> RECORDS FOR PROCESSING:
--- START ---

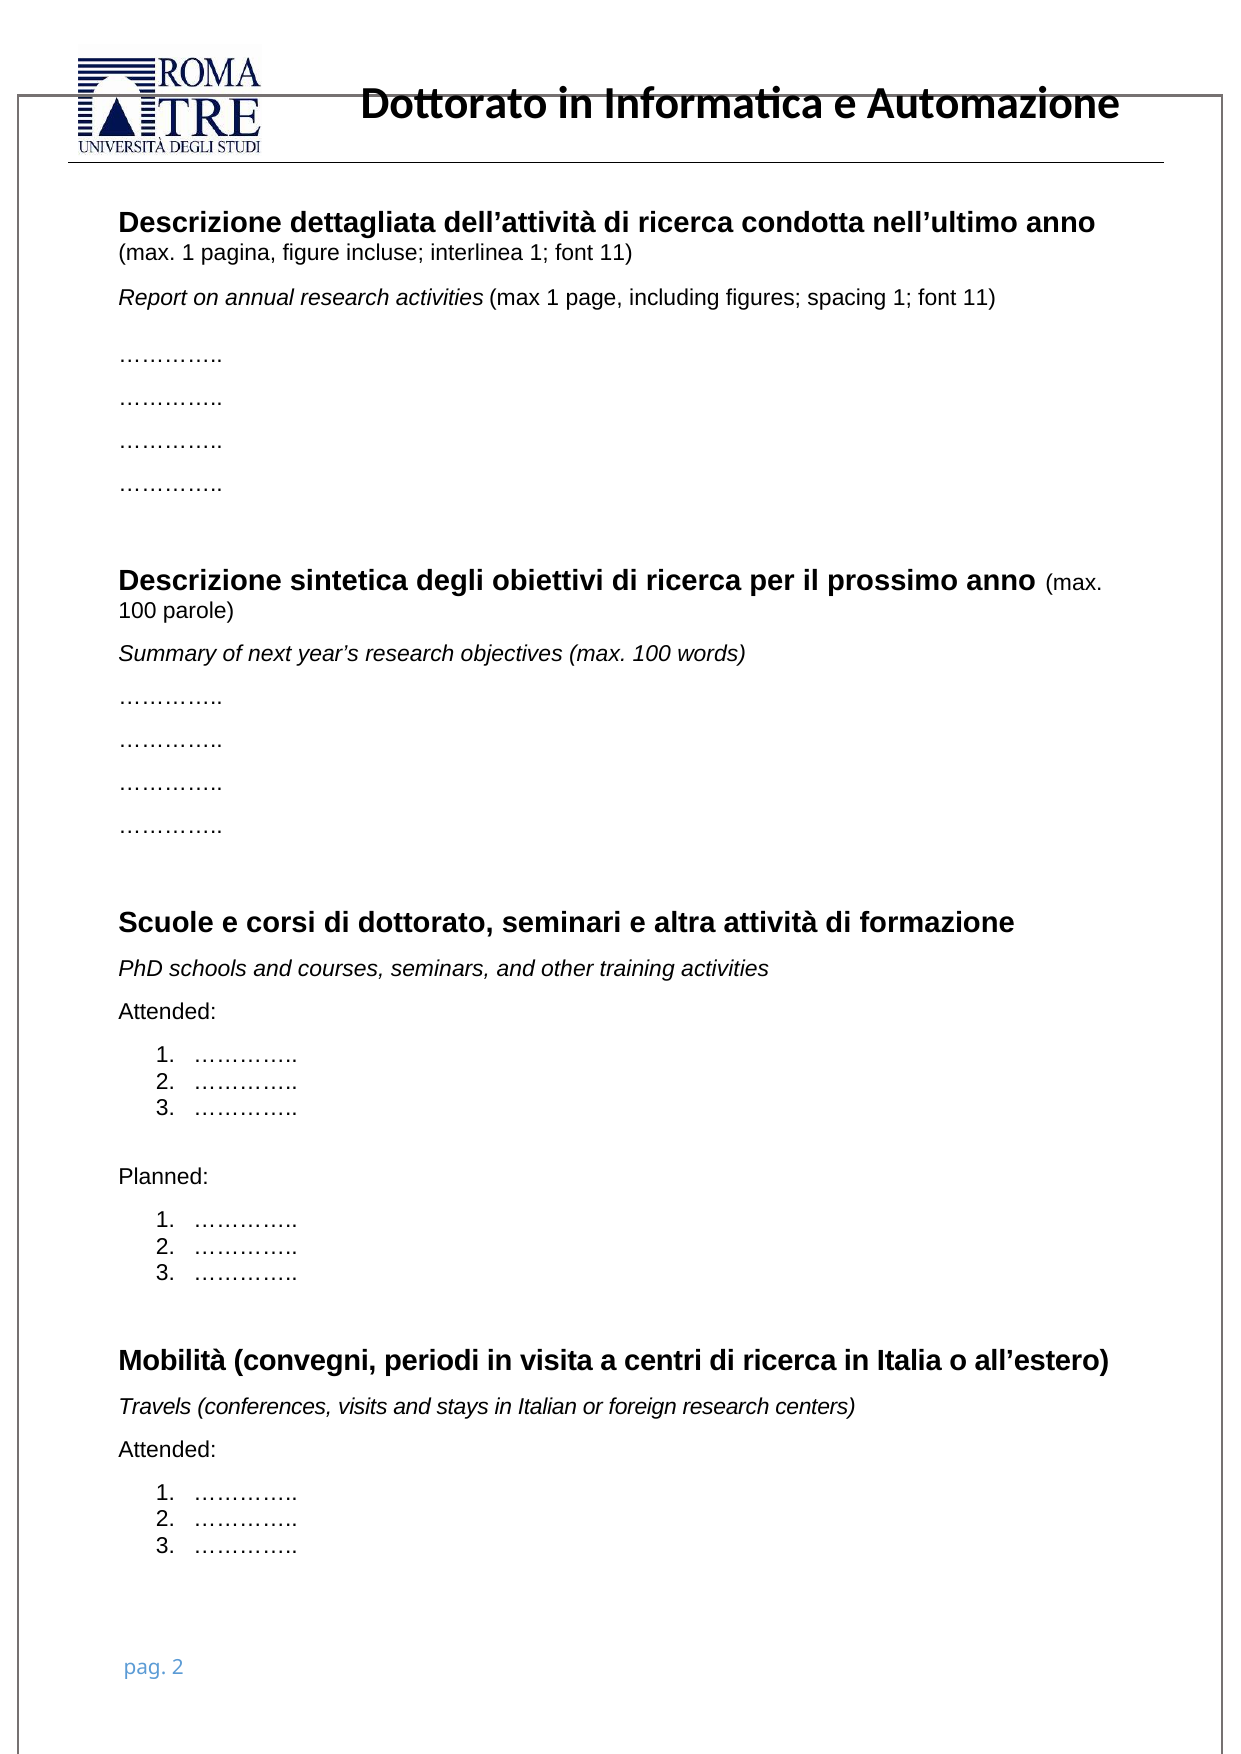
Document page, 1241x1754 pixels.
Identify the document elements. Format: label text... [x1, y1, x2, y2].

list ………….. [156, 1479, 1122, 1505]
text Scuole e corsi di dottorato, seminari e altra attività di formazione [118, 905, 1122, 938]
text ………….. [118, 769, 1122, 795]
list ………….. [156, 1094, 1122, 1120]
picture [78, 44, 262, 94]
text ………….. [118, 384, 1122, 410]
subtitle Descrizione dettagliata dell’attività di ricerca condotta nell’ultimo anno [118, 205, 1122, 239]
text ………….. [118, 341, 1122, 367]
text ………….. [118, 726, 1122, 752]
text ………….. [118, 470, 1122, 496]
text Planned: [118, 1163, 1122, 1190]
text Mobilità (convegni, periodi in visita a centri di ricerca in Italia o all’estero) [118, 1343, 1124, 1376]
text ………….. [118, 683, 1122, 709]
text (max. 1 pagina, figure incluse; interlinea 1; font 11) [118, 239, 1122, 265]
text Travels (conferences, visits and stays in Italian or foreign research centers) [118, 1393, 1124, 1419]
list ………….. [156, 1041, 1122, 1068]
list ………….. [156, 1505, 1122, 1532]
list ………….. [156, 1259, 1122, 1285]
list ………….. [156, 1233, 1122, 1259]
text Attended: [118, 1436, 1122, 1462]
list ………….. [156, 1068, 1122, 1094]
text PhD schools and courses, seminars, and other training activities [118, 955, 1122, 982]
text ………….. [118, 812, 1122, 838]
text Summary of next year’s research objectives (max. 100 words) [118, 640, 1122, 666]
text Report on annual research activities (max 1 page, including figures; spacing 1; font 11) [118, 284, 1122, 310]
text Descrizione sintetica degli obiettivi di ricerca per il prossimo anno (max. 100 parole) [118, 563, 1122, 623]
text ………….. [118, 427, 1122, 453]
list ………….. [156, 1532, 1122, 1558]
text Attended: [118, 998, 1122, 1024]
list ………….. [156, 1206, 1122, 1233]
picture [78, 97, 262, 156]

--- END ---

> EXERCISE DETAILS:
The entries are to be reproduced exactly, excluding any pictures they contain.

> SOLUTION:
Document page, 1241x1754 pixels.
Identify the document elements. Format: label text... [x1, y1, x2, y2].

list ………….. [156, 1479, 1122, 1505]
text Scuole e corsi di dottorato, seminari e altra attività di formazione [118, 905, 1122, 938]
text ………….. [118, 769, 1122, 795]
list ………….. [156, 1094, 1122, 1120]
picture [78, 44, 262, 94]
text ………….. [118, 384, 1122, 410]
subtitle Descrizione dettagliata dell’attività di ricerca condotta nell’ultimo anno [118, 205, 1122, 239]
text ………….. [118, 341, 1122, 367]
text ………….. [118, 726, 1122, 752]
text ………….. [118, 470, 1122, 496]
text Planned: [118, 1163, 1122, 1190]
text Mobilità (convegni, periodi in visita a centri di ricerca in Italia o all’estero) [118, 1343, 1124, 1376]
text ………….. [118, 683, 1122, 709]
text (max. 1 pagina, figure incluse; interlinea 1; font 11) [118, 239, 1122, 265]
text Travels (conferences, visits and stays in Italian or foreign research centers) [118, 1393, 1124, 1419]
list ………….. [156, 1041, 1122, 1068]
list ………….. [156, 1505, 1122, 1532]
list ………….. [156, 1259, 1122, 1285]
list ………….. [156, 1233, 1122, 1259]
text Attended: [118, 1436, 1122, 1462]
list ………….. [156, 1068, 1122, 1094]
text PhD schools and courses, seminars, and other training activities [118, 955, 1122, 982]
text ………….. [118, 812, 1122, 838]
text Summary of next year’s research objectives (max. 100 words) [118, 640, 1122, 666]
text Report on annual research activities (max 1 page, including figures; spacing 1; font 11) [118, 284, 1122, 310]
text Descrizione sintetica degli obiettivi di ricerca per il prossimo anno (max. 100 parole) [118, 563, 1122, 623]
text ………….. [118, 427, 1122, 453]
list ………….. [156, 1532, 1122, 1558]
text Attended: [118, 998, 1122, 1024]
list ………….. [156, 1206, 1122, 1233]
picture [78, 97, 262, 156]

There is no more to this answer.